_To do_
Reproduce the passage on the Alabama Senate race among Brooks, Strange and Moore in full, word for word.

_Given text_
>>>>
Brooks told me that the voters who know him best—those in the northern part of the state, around Huntsville and Decatur, in his congressional district—“think it’s absurd that Luther Strange would try to portray me as a Nancy Pelosi lover, as a supporter of the Islamic State, as opposed to national defense.” His numbers are strongest in his home turf. But in the central and southern parts of the state, he said, “Luther Strange has been able to pull the wool over the eyes of some number of them.” The most recent polling, which positions Brooks in third place overall, bears that out.

Until recently, the strategy for both Strange and Brooks was to get into a runoff with Moore and waltz to victory. Moore, a hero to many evangelicals, is suspected to have a high floor and a low ceiling of support. (Sound familiar?) While going after each other nearly exclusively for so many months, the Brooks and Strange campaigns allowed Moore to maintain his lead in the low-30s and the best favorability ratings in the field. The Strange campaign now believes that if Brooks wasn’t finished already, the Trump endorsement likely put the nail in the coffin, and it’s time to move on to the next course. The Senate Leadership Fund began its barrage against Moore earlier this month.

Signage for candidate Roy Moore at Thursday’s campaign event.
<<<<
_Provided records_
>>>>
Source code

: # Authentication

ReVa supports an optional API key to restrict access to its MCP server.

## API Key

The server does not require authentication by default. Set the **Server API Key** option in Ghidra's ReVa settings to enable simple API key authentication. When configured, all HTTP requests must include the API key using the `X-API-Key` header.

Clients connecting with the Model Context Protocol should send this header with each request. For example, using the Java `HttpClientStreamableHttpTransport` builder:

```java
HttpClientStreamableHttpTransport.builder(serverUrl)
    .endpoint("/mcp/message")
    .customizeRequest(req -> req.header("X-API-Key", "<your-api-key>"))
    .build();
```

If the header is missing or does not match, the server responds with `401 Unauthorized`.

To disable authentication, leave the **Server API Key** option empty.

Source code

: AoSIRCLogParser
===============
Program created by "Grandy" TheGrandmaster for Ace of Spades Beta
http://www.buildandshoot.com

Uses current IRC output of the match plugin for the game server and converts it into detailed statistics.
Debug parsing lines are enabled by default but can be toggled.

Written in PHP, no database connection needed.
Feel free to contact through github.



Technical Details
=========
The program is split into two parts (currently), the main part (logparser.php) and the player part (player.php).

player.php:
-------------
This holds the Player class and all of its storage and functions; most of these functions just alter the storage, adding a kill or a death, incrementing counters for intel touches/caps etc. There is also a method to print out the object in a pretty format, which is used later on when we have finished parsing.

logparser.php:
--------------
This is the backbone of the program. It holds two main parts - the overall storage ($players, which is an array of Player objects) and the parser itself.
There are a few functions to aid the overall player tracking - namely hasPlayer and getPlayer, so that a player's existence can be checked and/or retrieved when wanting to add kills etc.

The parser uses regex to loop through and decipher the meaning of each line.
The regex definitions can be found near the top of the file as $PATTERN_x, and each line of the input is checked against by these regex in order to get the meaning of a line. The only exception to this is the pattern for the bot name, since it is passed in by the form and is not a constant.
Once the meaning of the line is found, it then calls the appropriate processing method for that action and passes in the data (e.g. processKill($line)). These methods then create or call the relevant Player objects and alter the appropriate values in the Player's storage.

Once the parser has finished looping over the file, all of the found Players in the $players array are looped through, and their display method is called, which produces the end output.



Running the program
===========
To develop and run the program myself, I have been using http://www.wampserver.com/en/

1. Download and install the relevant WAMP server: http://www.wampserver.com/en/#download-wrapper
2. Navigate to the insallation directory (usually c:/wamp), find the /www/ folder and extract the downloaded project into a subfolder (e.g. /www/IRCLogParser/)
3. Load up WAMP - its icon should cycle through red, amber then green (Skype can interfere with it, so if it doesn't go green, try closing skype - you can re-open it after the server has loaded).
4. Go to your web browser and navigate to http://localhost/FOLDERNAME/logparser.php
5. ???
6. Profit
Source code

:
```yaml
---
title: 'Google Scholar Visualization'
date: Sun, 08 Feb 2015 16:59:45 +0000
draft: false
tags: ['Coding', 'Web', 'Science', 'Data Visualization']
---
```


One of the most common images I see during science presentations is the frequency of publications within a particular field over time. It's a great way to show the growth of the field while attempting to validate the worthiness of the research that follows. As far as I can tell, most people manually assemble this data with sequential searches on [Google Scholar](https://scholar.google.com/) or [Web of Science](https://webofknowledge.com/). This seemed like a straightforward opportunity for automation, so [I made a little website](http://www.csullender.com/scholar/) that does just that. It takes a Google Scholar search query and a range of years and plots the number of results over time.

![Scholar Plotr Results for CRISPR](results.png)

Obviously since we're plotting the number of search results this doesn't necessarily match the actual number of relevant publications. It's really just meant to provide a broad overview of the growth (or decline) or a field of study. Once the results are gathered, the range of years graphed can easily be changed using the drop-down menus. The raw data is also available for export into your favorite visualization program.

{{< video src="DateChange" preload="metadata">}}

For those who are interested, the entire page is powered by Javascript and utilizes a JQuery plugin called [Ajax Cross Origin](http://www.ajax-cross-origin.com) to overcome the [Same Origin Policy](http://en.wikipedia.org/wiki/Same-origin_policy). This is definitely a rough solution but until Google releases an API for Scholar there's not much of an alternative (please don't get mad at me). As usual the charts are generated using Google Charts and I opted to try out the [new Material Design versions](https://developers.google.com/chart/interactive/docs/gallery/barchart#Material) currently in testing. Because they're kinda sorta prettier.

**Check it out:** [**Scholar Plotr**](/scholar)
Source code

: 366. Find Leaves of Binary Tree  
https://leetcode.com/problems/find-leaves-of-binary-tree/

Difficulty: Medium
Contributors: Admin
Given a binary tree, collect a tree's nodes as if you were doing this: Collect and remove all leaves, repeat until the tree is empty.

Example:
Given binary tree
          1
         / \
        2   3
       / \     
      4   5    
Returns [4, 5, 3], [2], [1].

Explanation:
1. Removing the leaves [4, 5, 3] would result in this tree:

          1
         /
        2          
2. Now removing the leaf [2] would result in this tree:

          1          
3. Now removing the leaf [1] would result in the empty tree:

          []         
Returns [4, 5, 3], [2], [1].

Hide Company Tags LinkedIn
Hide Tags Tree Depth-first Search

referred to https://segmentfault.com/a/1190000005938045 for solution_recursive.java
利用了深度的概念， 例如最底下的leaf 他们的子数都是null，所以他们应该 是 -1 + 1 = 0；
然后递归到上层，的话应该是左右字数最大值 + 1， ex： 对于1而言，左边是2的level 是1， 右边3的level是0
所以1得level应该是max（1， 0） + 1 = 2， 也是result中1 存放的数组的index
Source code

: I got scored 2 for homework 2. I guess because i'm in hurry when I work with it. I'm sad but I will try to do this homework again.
<<<<
_Written reply_
Brooks told me that the voters who know him best—those in the northern part of the state, around Huntsville and Decatur, in his congressional district—“think it’s absurd that Luther Strange would try to portray me as a Nancy Pelosi lover, as a supporter of the Islamic State, as opposed to national defense.” His numbers are strongest in his home turf. But in the central and southern parts of the state, he said, “Luther Strange has been able to pull the wool over the eyes of some number of them.” The most recent polling, which positions Brooks in third place overall, bears that out.

Until recently, the strategy for both Strange and Brooks was to get into a runoff with Moore and waltz to victory. Moore, a hero to many evangelicals, is suspected to have a high floor and a low ceiling of support. (Sound familiar?) While going after each other nearly exclusively for so many months, the Brooks and Strange campaigns allowed Moore to maintain his lead in the low-30s and the best favorability ratings in the field. The Strange campaign now believes that if Brooks wasn’t finished already, the Trump endorsement likely put the nail in the coffin, and it’s time to move on to the next course. The Senate Leadership Fund began its barrage against Moore earlier this month.

Signage for candidate Roy Moore at Thursday’s campaign event.